* Task to carry out
Both the line below containing "breast cancer stained" and the line containing "shows no significant", along with every line between them, should be repeated exactly; no other line belongs in the answer.

* Material supplied
========

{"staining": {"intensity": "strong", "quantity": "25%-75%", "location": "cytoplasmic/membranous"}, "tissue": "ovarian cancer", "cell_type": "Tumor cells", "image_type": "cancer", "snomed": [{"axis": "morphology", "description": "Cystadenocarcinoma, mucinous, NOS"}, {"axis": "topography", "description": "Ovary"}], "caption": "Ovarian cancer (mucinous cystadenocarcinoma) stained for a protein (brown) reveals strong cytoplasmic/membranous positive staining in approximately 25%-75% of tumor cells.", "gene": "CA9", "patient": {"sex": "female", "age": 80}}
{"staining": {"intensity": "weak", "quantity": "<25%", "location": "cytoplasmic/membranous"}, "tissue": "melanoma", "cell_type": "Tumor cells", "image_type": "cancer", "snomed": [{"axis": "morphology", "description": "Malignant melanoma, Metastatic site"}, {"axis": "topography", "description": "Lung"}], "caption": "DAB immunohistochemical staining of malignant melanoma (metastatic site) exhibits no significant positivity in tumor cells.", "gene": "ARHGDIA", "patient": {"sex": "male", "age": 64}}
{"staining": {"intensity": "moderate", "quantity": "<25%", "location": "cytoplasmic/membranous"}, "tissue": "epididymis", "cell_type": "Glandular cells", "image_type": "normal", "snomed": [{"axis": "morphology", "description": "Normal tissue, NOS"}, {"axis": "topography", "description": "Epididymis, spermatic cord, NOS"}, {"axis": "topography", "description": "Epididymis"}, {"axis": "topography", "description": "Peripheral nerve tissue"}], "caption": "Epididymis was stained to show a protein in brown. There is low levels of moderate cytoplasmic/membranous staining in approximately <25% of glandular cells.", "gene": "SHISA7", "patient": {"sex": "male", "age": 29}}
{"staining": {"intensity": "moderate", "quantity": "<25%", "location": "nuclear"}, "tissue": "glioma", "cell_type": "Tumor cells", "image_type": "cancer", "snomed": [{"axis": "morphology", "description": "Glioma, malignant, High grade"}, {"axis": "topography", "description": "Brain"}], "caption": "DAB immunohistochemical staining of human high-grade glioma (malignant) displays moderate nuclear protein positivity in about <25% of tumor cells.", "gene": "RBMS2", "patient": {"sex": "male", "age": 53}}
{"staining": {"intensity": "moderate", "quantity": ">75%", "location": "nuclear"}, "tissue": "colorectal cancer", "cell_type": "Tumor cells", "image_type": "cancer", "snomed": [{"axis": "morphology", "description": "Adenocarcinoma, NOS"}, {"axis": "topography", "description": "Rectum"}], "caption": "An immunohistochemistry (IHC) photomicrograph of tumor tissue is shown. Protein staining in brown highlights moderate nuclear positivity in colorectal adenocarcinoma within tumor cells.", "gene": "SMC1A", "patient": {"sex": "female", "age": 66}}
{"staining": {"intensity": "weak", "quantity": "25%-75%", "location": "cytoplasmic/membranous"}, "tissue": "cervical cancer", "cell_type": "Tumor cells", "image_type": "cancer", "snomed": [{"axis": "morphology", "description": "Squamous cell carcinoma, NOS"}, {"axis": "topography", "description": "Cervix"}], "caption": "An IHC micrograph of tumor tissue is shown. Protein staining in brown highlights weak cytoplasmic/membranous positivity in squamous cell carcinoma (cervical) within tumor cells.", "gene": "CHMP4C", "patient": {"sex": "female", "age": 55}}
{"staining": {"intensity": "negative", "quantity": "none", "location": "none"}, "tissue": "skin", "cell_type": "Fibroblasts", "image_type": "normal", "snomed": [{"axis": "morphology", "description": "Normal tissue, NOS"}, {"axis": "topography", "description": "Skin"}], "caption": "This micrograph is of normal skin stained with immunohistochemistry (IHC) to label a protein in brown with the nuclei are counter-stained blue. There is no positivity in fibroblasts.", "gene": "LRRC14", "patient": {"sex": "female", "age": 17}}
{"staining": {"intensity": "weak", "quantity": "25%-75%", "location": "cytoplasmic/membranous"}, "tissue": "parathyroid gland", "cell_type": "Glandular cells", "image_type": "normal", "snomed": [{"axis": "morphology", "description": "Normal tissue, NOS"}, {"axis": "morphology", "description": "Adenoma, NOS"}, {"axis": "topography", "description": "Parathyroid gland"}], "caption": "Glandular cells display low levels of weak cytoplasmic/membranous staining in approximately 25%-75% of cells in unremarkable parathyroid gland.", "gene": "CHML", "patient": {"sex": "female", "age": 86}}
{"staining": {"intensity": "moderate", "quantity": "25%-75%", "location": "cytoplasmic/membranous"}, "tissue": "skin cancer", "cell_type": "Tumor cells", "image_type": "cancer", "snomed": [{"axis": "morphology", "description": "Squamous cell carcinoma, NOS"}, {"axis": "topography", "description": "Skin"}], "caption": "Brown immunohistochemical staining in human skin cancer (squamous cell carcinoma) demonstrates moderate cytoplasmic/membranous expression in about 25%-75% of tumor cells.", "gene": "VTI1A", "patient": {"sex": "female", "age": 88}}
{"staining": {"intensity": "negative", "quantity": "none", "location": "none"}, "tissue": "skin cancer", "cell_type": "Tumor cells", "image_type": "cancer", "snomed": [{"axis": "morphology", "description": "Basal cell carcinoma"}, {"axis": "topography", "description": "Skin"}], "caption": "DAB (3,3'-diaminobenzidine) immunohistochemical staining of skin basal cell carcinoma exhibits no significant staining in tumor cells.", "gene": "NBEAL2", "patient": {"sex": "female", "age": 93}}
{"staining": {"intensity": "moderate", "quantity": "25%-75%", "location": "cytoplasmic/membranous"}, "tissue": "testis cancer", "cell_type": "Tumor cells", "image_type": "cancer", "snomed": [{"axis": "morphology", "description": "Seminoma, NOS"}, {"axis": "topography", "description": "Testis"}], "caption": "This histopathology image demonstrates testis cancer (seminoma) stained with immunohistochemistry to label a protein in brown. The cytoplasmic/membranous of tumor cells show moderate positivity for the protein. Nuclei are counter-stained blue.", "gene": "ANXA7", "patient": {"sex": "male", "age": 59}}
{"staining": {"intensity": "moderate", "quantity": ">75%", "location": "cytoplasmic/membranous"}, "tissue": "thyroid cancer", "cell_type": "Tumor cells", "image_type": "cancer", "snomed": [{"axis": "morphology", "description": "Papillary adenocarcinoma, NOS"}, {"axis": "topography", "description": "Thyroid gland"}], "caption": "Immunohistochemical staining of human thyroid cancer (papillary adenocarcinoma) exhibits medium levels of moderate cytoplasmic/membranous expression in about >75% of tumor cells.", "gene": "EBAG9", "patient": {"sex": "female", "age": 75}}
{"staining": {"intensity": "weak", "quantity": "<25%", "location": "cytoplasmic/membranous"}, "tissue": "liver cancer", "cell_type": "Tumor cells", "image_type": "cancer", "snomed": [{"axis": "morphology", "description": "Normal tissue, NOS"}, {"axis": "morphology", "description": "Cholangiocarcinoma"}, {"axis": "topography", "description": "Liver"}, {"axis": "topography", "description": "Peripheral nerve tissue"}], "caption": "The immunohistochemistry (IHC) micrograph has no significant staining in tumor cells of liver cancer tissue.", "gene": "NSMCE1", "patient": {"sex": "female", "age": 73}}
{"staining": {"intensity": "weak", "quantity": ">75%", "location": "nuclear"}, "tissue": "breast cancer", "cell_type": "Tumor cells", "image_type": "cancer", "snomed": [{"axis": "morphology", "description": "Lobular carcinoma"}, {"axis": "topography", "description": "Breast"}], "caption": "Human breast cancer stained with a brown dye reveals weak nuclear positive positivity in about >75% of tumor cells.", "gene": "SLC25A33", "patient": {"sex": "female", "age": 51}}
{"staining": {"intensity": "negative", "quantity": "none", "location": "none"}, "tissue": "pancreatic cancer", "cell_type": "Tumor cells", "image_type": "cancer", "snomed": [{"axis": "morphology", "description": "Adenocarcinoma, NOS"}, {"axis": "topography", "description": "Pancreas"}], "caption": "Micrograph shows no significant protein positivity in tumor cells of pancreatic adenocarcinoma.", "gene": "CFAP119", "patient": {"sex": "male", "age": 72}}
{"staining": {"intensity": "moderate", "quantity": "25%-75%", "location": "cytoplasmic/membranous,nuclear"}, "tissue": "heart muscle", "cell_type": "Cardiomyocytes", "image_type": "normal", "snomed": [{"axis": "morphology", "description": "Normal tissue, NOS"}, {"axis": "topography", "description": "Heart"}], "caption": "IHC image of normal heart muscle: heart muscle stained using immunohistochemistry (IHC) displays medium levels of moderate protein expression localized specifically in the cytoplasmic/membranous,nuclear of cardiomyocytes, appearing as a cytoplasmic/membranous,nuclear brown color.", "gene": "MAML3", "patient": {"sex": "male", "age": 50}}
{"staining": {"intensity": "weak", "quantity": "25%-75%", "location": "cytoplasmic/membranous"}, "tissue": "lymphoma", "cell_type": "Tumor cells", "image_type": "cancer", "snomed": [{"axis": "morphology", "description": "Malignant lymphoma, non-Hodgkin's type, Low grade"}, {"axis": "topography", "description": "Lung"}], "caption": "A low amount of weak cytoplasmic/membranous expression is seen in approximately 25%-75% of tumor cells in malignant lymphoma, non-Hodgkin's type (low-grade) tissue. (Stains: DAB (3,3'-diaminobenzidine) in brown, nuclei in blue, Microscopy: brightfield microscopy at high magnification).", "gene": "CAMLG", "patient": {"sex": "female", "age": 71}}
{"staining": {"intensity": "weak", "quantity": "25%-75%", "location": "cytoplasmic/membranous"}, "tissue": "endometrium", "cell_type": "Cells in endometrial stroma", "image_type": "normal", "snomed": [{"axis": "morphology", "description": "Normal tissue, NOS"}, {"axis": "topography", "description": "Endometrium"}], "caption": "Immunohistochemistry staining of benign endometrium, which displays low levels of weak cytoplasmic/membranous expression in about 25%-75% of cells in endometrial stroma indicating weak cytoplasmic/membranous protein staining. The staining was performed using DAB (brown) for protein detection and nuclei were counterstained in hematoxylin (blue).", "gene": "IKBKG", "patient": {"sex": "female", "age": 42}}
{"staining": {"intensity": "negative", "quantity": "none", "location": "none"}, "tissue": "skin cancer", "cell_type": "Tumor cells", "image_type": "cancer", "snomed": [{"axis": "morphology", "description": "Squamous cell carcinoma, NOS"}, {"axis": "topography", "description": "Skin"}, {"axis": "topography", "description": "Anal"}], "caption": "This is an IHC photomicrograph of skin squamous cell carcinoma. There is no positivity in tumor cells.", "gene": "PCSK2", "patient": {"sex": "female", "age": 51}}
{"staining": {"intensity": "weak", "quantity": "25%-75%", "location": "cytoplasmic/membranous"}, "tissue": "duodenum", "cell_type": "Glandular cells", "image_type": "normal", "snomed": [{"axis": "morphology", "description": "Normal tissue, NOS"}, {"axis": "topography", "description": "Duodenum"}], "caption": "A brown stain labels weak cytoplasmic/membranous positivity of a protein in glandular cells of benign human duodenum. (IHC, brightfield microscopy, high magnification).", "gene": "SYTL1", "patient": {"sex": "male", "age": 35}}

========

* Response area
{"staining": {"intensity": "weak", "quantity": ">75%", "location": "nuclear"}, "tissue": "breast cancer", "cell_type": "Tumor cells", "image_type": "cancer", "snomed": [{"axis": "morphology", "description": "Lobular carcinoma"}, {"axis": "topography", "description": "Breast"}], "caption": "Human breast cancer stained with a brown dye reveals weak nuclear positive positivity in about >75% of tumor cells.", "gene": "SLC25A33", "patient": {"sex": "female", "age": 51}}
{"staining": {"intensity": "negative", "quantity": "none", "location": "none"}, "tissue": "pancreatic cancer", "cell_type": "Tumor cells", "image_type": "cancer", "snomed": [{"axis": "morphology", "description": "Adenocarcinoma, NOS"}, {"axis": "topography", "description": "Pancreas"}], "caption": "Micrograph shows no significant protein positivity in tumor cells of pancreatic adenocarcinoma.", "gene": "CFAP119", "patient": {"sex": "male", "age": 72}}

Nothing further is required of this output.